UA is known to play a physiological role as an antioxidant, and oxidative stress has detrimental effects on bone metabolism. In the present study, we investigated the association of serum UA level with the osteoporosis-related phenotypes and its direct effect on bone-resorbing osteoclasts using in vitro systems.
This is a large cross-sectional study, including 7,502 healthy postmenopausal women. Bone mineral density (BMD) and serum UA concentrations were obtained from all subjects. Data on bone turnover markers and lateral thoracolumbar radiographs were available for 1,023 and 6,918 subjects, respectively. An in vitro study investigated osteoclastogenesis and reactive oxygen species (ROS) levels according to UA treatment.

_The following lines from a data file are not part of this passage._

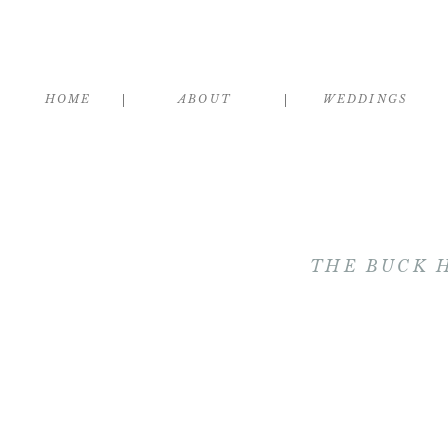
HOME
ABOUT
WEDDINGS
THE BUCK 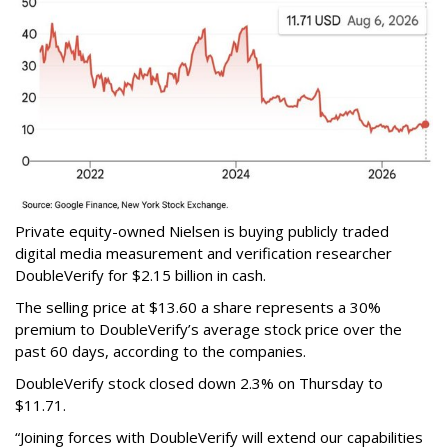
Private equity-owned Nielsen is buying publicly traded
digital media measurement and verification researcher
DoubleVerify for $2.15 billion in cash.
The selling price at $13.60 a share represents a 30%
premium to DoubleVerify’s average stock price over the
past 60 days, according to the companies.
DoubleVerify stock closed down 2.3% on Thursday to
$11.71.
“Joining forces with DoubleVerify will extend our capabilities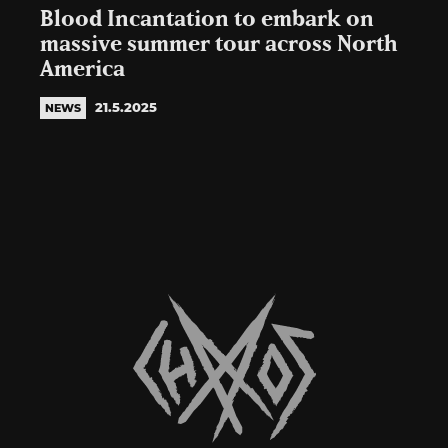
Blood Incantation to embark on
massive summer tour across North
America
21.5.2025
NEWS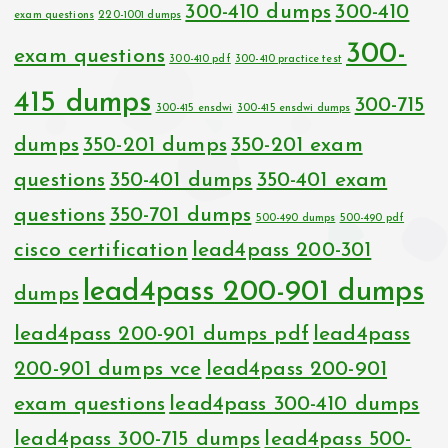
300-410 dumps
300-410
exam questions
220-1001 dumps
300-
exam questions
300-410 pdf
300-410 practice test
415 dumps
300-715
300-415 ensdwi
300-415 ensdwi dumps
dumps
350-201 dumps
350-201 exam
questions
350-401 dumps
350-401 exam
questions
350-701 dumps
500-490 dumps
500-490 pdf
cisco certification
lead4pass 200-301
lead4pass 200-901 dumps
dumps
lead4pass 200-901 dumps pdf
lead4pass
200-901 dumps vce
lead4pass 200-901
exam questions
lead4pass 300-410 dumps
lead4pass 300-715 dumps
lead4pass 500-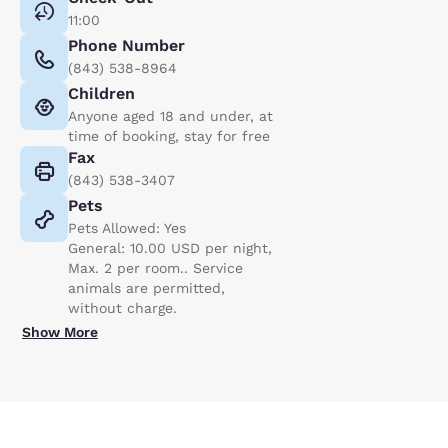
11:00
Phone Number
(843) 538-8964
Children
Anyone aged 18 and under, at
time of booking, stay for free
Fax
(843) 538-3407
Pets
Pets Allowed: Yes
General: 10.00 USD per night,
Max. 2 per room.. Service
animals are permitted,
without charge.
Show More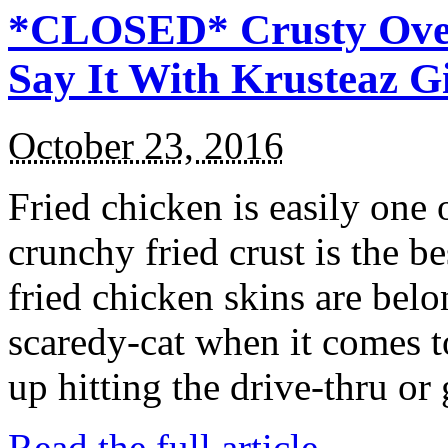
*CLOSED* Crusty Oven
Say It With Krusteaz 
October 23, 2016
Fried chicken is easily one 
crunchy fried crust is the b
fried chicken skins are bel
scaredy-cat when it comes t
up hitting the drive-thru or
Read the full article →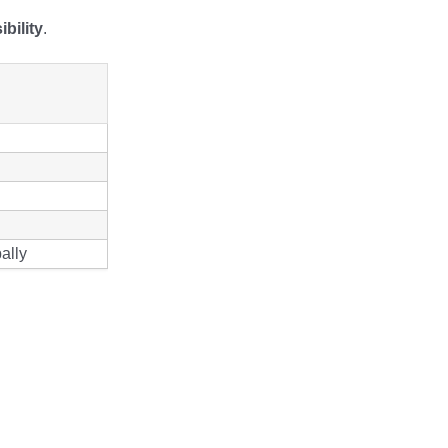
bility
.
ally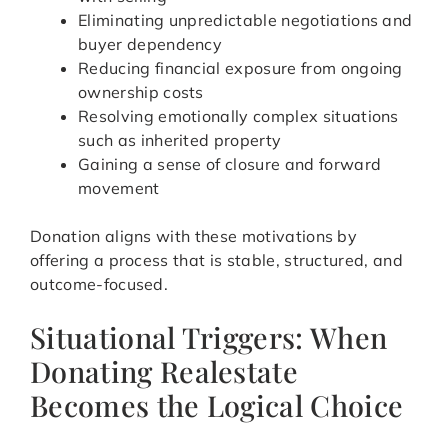
Eliminating unpredictable negotiations and
buyer dependency
Reducing financial exposure from ongoing
ownership costs
Resolving emotionally complex situations
such as inherited property
Gaining a sense of closure and forward
movement
Donation aligns with these motivations by
offering a process that is stable, structured, and
outcome-focused.
Situational Triggers: When
Donating Realestate
Becomes the Logical Choice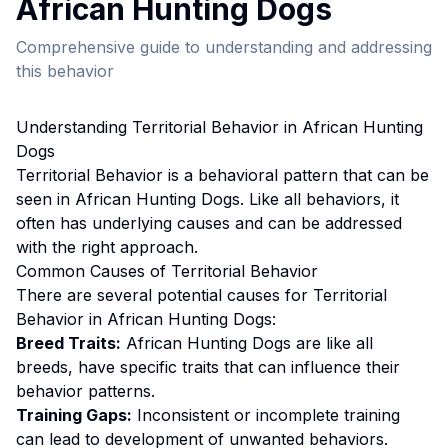
African Hunting Dog
s
Comprehensive guide to understanding and addressing
this behavior
Understanding
Territorial Behavior
in
African Hunting
Dog
s
Territorial Behavior
is a behavioral pattern that can be
seen in
African Hunting Dog
s. Like all behaviors, it
often has underlying causes and can be addressed
with the right approach.
Common Causes of
Territorial Behavior
There are several potential causes for
Territorial
Behavior
in
African Hunting Dog
s:
Breed Traits:
African Hunting Dog
s are
like all
breeds, have specific traits that can influence their
behavior patterns.
Training Gaps:
Inconsistent or incomplete training
can lead to development of unwanted behaviors.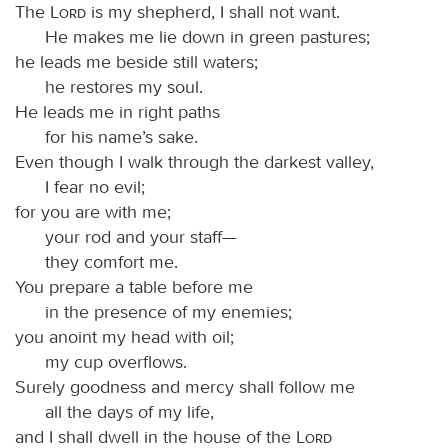
The
Lord
is my shepherd, I shall not want.
He makes me lie down in green pastures;
he leads me beside still waters;
he restores my soul.
He leads me in right paths
for his name’s sake.
Even though I walk through the darkest valley,
I fear no evil;
for you are with me;
your rod and your staff—
they comfort me.
You prepare a table before me
in the presence of my enemies;
you anoint my head with oil;
my cup overflows.
Surely goodness and mercy shall follow me
all the days of my life,
and I shall dwell in the house of the
Lord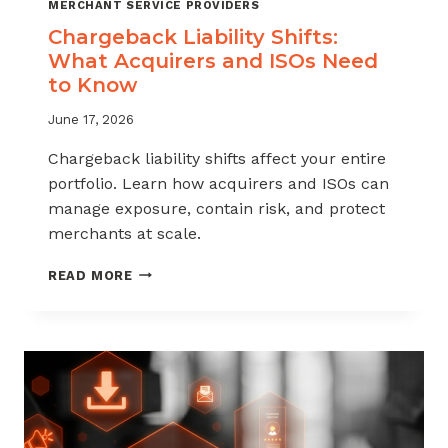
MERCHANT SERVICE PROVIDERS
Chargeback Liability Shifts:
What Acquirers and ISOs Need
to Know
June 17, 2026
Chargeback liability shifts affect your entire
portfolio. Learn how acquirers and ISOs can
manage exposure, contain risk, and protect
merchants at scale.
CHARGEBACK
READ MORE
LIABILITY
SHIFTS:
WHAT
ACQUIRERS
AND
ISOS
NEED
TO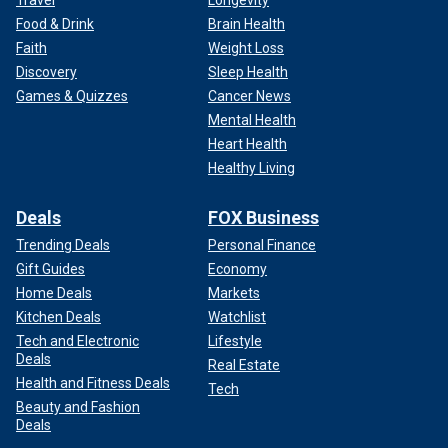
Food & Drink
Brain Health
Faith
Weight Loss
Discovery
Sleep Health
Games & Quizzes
Cancer News
Mental Health
Heart Health
Healthy Living
Deals
FOX Business
Trending Deals
Personal Finance
Gift Guides
Economy
Home Deals
Markets
Kitchen Deals
Watchlist
Tech and Electronic
Lifestyle
Deals
Real Estate
Health and Fitness Deals
Tech
Beauty and Fashion
Deals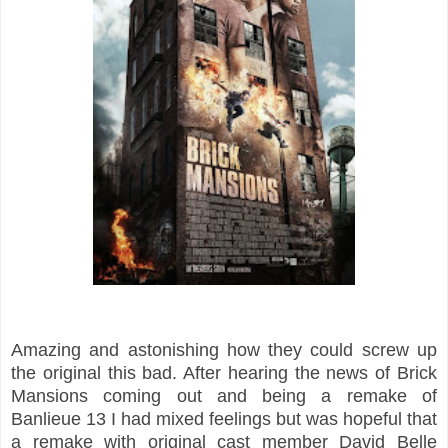
Amazing and astonishing how they could screw up
the original this bad. After hearing the news of Brick
Mansions coming out and being a remake of
Banlieue 13 I had mixed feelings but was hopeful that
a remake with original cast member David Belle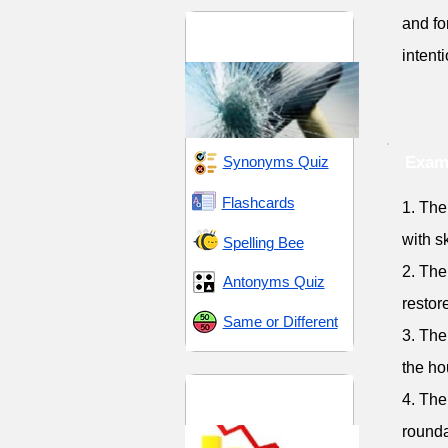
and fo
Destruction and
Devastation
intent
Synonyms Quiz
Examp
Flashcards
1. The
with s
Spelling Bee
2. The
Antonyms Quiz
restor
Same or Different
3. The
the ho
Elimination and
4. The
Suspension
round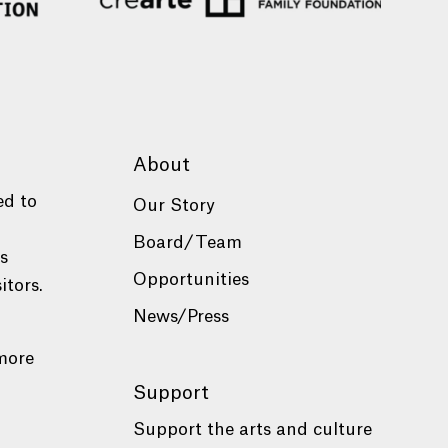
About
ed to
Our Story
Board/Team
es
Opportunities
itors.
News/Press
more
Support
Support the arts and culture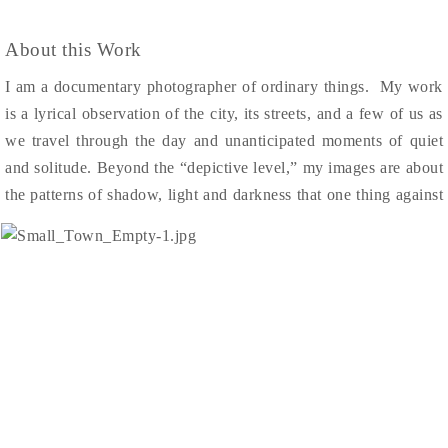
About this Work
I am a documentary photographer of ordinary things. My work
is a lyrical observation of the city, its streets, and a few of us as
we travel through the day and unanticipated moments of quiet
and solitude.
Beyond the “depict
ive level,” my images are about
the patterns o
f shadow, light and darkness that one thing agains
t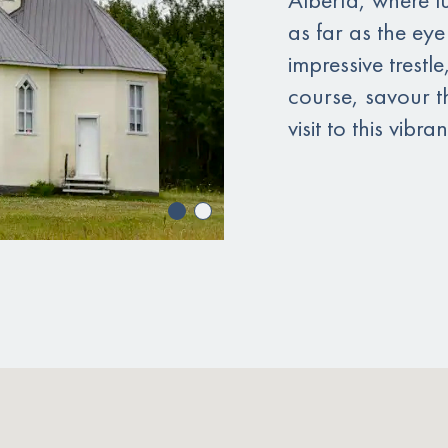
as far as the eye
impressive trestl
course, savour t
visit to this vibr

After adjusting for multiple confounders, serum UA levels were positively associated with BMD at all sites (all p < 0.001). Compared with the participants in the highest UA quartile, the odds for osteoporosis were 40 % higher in those in the lowest quartile. The serum UA levels were inversely related to both serum C-terminal telopeptide of type I collagen and osteocalcin levels (p < 0.001 and p = 0.004, respectively). Consistently, subjects with vertebral fracture had lower serum UA levels, compared with those without it (p = 0.009). An in vitro study showed that UA decreased osteoclastogenesis in a dose-dependent manner and reduced the production of ROS in osteoclast precursors.
These results provide epidemiological and experimental evidence that serum UA may have a beneficial effect on bone metabolism as an antioxidant in postmenopausal women.